◆ Given data
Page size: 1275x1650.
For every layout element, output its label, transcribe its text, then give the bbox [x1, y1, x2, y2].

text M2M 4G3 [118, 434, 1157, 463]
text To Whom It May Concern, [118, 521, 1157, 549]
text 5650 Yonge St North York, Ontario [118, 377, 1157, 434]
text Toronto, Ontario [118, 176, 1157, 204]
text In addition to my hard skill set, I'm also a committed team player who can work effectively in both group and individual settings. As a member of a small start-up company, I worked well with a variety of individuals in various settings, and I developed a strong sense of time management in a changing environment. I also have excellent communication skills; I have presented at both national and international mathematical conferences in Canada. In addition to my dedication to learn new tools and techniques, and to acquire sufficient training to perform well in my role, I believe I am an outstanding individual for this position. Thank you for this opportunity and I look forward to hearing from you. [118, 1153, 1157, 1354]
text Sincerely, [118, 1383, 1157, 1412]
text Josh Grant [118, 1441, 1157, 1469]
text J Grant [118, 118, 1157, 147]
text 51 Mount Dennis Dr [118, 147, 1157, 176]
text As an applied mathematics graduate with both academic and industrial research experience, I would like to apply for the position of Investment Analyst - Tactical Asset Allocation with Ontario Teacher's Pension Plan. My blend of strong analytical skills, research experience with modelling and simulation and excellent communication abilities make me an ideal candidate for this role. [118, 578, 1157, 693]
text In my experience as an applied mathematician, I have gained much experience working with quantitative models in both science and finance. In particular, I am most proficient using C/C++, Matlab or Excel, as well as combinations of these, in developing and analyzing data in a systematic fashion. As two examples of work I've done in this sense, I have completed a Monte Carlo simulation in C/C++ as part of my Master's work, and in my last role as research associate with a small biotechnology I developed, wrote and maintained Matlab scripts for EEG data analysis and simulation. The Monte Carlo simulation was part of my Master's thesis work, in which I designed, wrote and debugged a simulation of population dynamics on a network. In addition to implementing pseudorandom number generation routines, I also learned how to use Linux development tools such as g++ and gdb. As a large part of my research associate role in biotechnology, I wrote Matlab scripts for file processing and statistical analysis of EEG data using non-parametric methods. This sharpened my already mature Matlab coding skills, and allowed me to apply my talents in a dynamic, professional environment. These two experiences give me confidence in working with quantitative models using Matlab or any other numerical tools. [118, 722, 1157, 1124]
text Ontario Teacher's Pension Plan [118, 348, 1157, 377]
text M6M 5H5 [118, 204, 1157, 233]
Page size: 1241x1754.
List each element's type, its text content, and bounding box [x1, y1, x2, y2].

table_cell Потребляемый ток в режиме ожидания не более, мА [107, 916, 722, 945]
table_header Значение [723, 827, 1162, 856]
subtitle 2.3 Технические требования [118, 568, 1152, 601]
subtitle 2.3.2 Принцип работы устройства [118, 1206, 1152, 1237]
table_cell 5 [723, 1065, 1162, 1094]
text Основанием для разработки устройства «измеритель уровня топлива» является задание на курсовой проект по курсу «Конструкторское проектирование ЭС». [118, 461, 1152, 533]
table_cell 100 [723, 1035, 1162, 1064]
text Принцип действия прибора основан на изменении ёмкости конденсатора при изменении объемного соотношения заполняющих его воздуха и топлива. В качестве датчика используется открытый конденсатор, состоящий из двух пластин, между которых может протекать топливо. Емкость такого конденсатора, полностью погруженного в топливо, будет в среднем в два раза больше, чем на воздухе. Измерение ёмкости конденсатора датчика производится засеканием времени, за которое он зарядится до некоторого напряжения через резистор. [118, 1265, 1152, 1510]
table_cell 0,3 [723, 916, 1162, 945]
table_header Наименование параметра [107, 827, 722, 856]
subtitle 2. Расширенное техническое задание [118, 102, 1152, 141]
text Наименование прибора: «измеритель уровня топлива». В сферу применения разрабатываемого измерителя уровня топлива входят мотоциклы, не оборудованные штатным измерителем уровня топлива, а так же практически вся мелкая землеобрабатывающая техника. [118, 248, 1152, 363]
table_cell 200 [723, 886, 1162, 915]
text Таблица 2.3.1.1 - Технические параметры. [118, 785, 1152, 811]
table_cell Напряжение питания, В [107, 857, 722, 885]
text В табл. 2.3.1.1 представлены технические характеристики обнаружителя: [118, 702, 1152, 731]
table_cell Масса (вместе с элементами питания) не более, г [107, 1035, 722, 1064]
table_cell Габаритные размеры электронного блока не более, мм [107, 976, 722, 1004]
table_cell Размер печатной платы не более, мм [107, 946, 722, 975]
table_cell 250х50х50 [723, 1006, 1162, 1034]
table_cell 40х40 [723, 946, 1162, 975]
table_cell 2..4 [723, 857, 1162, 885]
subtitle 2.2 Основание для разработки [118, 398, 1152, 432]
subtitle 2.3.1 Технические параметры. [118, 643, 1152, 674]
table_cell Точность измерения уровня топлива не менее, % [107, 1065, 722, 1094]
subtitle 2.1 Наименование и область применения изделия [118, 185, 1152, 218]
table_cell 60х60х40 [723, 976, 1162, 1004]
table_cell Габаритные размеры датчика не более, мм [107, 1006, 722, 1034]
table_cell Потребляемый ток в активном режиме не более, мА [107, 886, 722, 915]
...
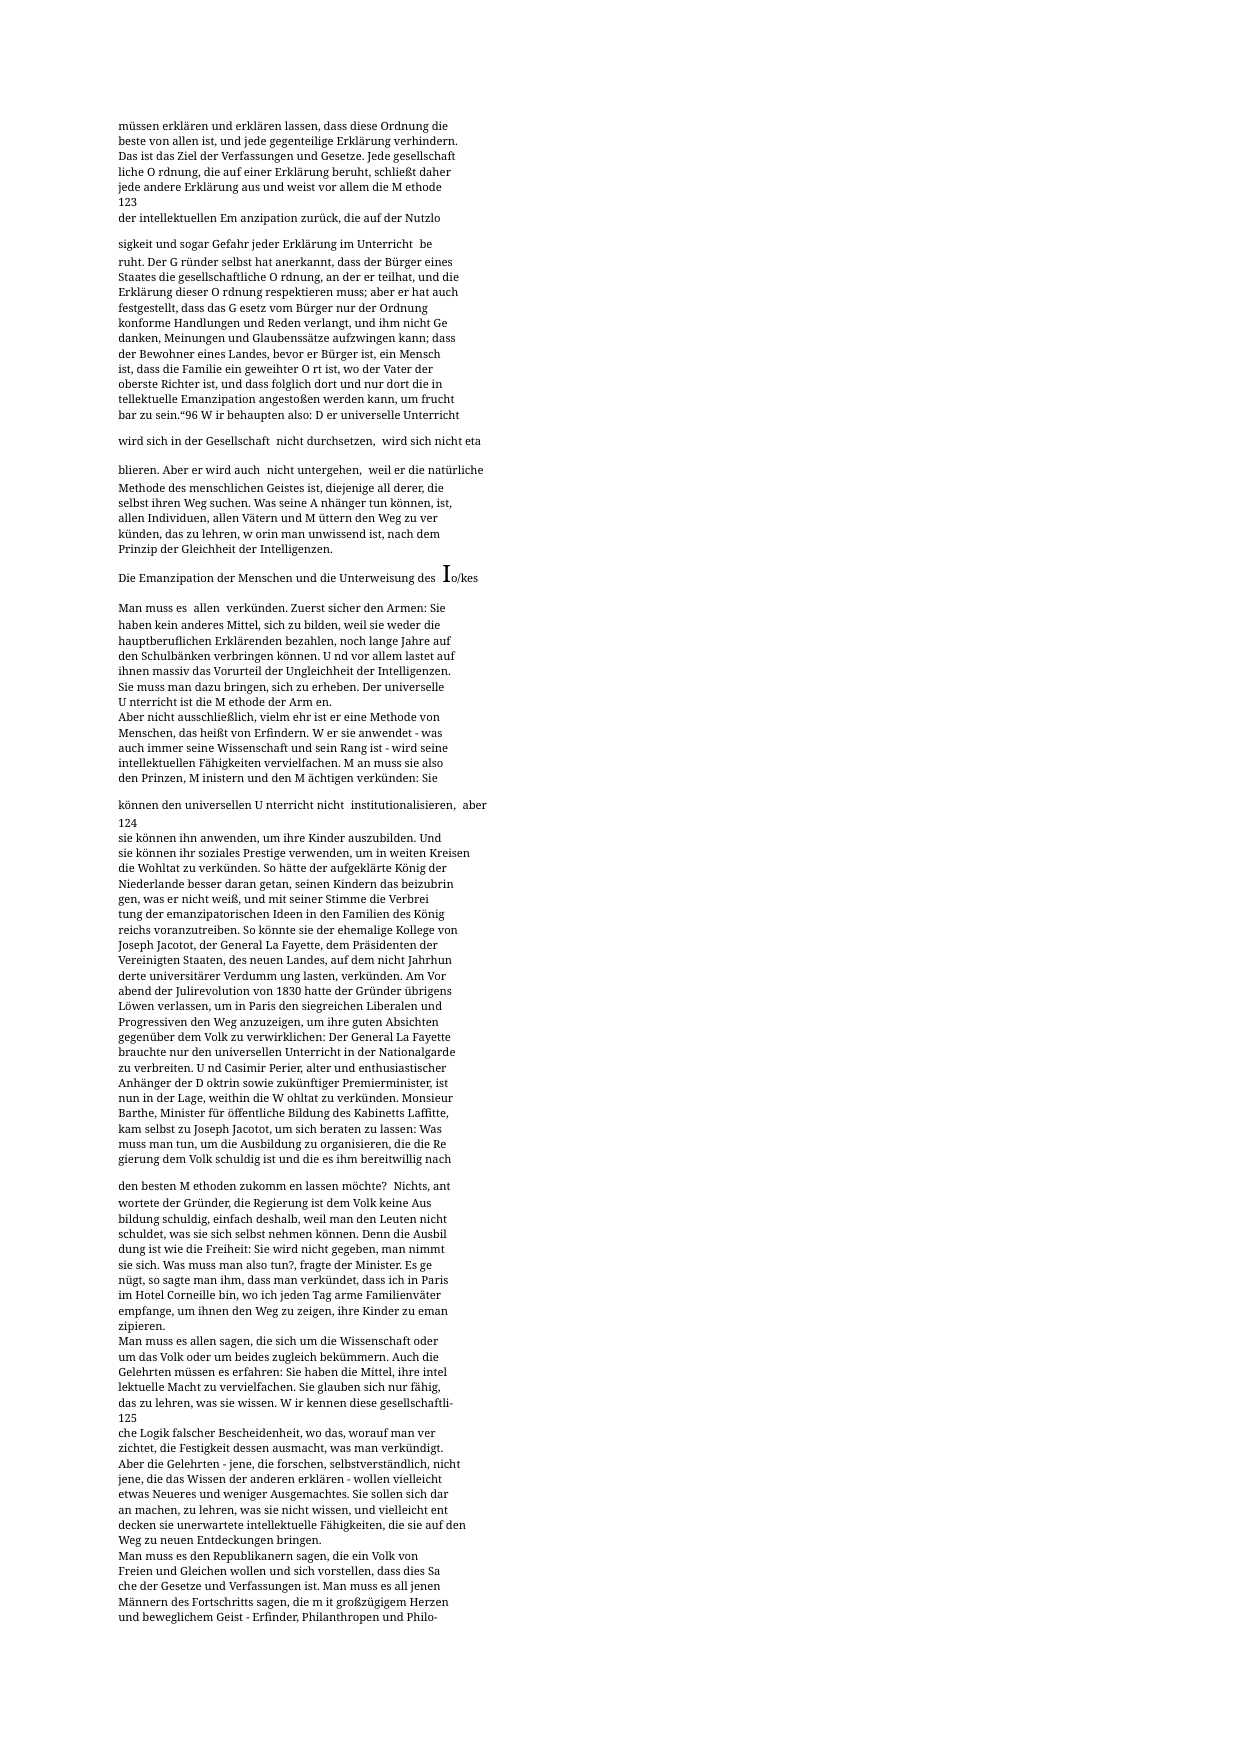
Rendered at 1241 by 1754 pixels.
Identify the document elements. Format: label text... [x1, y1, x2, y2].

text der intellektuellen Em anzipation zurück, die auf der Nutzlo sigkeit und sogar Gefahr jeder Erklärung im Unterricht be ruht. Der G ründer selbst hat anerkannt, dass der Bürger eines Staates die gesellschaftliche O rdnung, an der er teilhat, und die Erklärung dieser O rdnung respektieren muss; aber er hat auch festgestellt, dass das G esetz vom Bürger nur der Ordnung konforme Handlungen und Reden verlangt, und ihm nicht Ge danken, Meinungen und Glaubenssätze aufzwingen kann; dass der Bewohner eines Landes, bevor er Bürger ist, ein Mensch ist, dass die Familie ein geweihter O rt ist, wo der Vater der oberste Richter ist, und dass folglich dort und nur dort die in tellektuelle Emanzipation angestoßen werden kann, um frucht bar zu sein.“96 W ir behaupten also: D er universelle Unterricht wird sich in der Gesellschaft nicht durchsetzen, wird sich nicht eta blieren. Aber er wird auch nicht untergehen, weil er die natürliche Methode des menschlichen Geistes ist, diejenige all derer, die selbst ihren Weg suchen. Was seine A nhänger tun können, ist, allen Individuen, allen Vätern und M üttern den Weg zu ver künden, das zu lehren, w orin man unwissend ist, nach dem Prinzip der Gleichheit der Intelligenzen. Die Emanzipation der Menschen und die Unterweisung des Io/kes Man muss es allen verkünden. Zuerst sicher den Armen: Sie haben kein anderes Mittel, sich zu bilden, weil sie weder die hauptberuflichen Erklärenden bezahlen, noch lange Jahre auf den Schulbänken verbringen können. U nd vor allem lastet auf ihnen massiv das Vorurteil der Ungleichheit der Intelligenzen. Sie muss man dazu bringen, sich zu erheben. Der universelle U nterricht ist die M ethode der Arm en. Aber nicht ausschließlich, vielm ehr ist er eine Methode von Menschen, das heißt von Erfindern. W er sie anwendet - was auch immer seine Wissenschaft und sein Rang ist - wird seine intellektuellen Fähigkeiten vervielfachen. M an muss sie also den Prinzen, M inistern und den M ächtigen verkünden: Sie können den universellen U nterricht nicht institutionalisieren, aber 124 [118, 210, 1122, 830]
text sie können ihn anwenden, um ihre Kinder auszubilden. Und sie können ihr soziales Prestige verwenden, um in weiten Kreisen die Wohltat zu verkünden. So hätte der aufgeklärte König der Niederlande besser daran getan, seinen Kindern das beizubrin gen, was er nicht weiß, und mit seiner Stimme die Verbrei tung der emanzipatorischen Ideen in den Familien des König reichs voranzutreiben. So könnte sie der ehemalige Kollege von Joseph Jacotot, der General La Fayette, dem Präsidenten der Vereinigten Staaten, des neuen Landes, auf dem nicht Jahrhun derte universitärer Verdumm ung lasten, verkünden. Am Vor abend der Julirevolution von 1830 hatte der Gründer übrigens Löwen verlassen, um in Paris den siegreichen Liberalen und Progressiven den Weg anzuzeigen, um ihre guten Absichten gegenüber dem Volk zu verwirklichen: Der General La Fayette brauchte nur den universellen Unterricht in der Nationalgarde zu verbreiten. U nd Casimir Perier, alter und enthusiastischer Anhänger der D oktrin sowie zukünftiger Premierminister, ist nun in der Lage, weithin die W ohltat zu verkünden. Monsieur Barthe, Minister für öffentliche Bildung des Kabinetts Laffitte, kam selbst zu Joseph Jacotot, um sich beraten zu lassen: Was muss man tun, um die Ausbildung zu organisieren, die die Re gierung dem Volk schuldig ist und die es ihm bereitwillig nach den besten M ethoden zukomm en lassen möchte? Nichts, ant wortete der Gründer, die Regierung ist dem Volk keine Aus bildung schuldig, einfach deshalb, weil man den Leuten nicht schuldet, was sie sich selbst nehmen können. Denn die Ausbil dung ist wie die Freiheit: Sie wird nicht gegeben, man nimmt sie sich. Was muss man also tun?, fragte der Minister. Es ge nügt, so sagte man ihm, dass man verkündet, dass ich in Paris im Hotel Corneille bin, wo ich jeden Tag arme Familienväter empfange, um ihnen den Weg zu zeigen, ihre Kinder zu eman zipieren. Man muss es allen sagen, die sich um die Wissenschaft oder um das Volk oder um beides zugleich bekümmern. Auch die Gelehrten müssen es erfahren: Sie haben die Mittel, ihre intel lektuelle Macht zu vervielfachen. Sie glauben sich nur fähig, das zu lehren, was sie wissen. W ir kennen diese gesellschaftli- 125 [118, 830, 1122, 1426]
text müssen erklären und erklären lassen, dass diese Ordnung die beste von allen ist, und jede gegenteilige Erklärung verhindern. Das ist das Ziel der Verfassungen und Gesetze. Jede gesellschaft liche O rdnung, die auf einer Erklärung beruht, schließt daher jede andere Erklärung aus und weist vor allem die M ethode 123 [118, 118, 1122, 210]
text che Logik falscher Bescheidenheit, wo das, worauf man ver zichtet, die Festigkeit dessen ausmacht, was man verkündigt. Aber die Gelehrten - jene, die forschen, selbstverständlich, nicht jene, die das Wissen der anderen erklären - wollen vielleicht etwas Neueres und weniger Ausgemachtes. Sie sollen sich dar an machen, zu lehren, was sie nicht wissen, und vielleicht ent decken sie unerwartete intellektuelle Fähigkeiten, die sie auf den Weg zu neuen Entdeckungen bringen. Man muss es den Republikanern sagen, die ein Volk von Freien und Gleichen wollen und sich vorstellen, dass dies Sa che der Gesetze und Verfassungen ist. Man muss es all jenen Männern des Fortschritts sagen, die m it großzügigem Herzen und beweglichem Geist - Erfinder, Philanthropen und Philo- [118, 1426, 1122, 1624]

◆ Required work
Write out the records verbatim, starting with the line that contains "Page size: 1275x1650." and going on through the line that contains "For every layout", both included, and nothing else.

◆ Response to the task
Page size: 1275x1650.
For every layout element, output its label, transcribe its text, then give the bbox [x1, y1, x2, y2].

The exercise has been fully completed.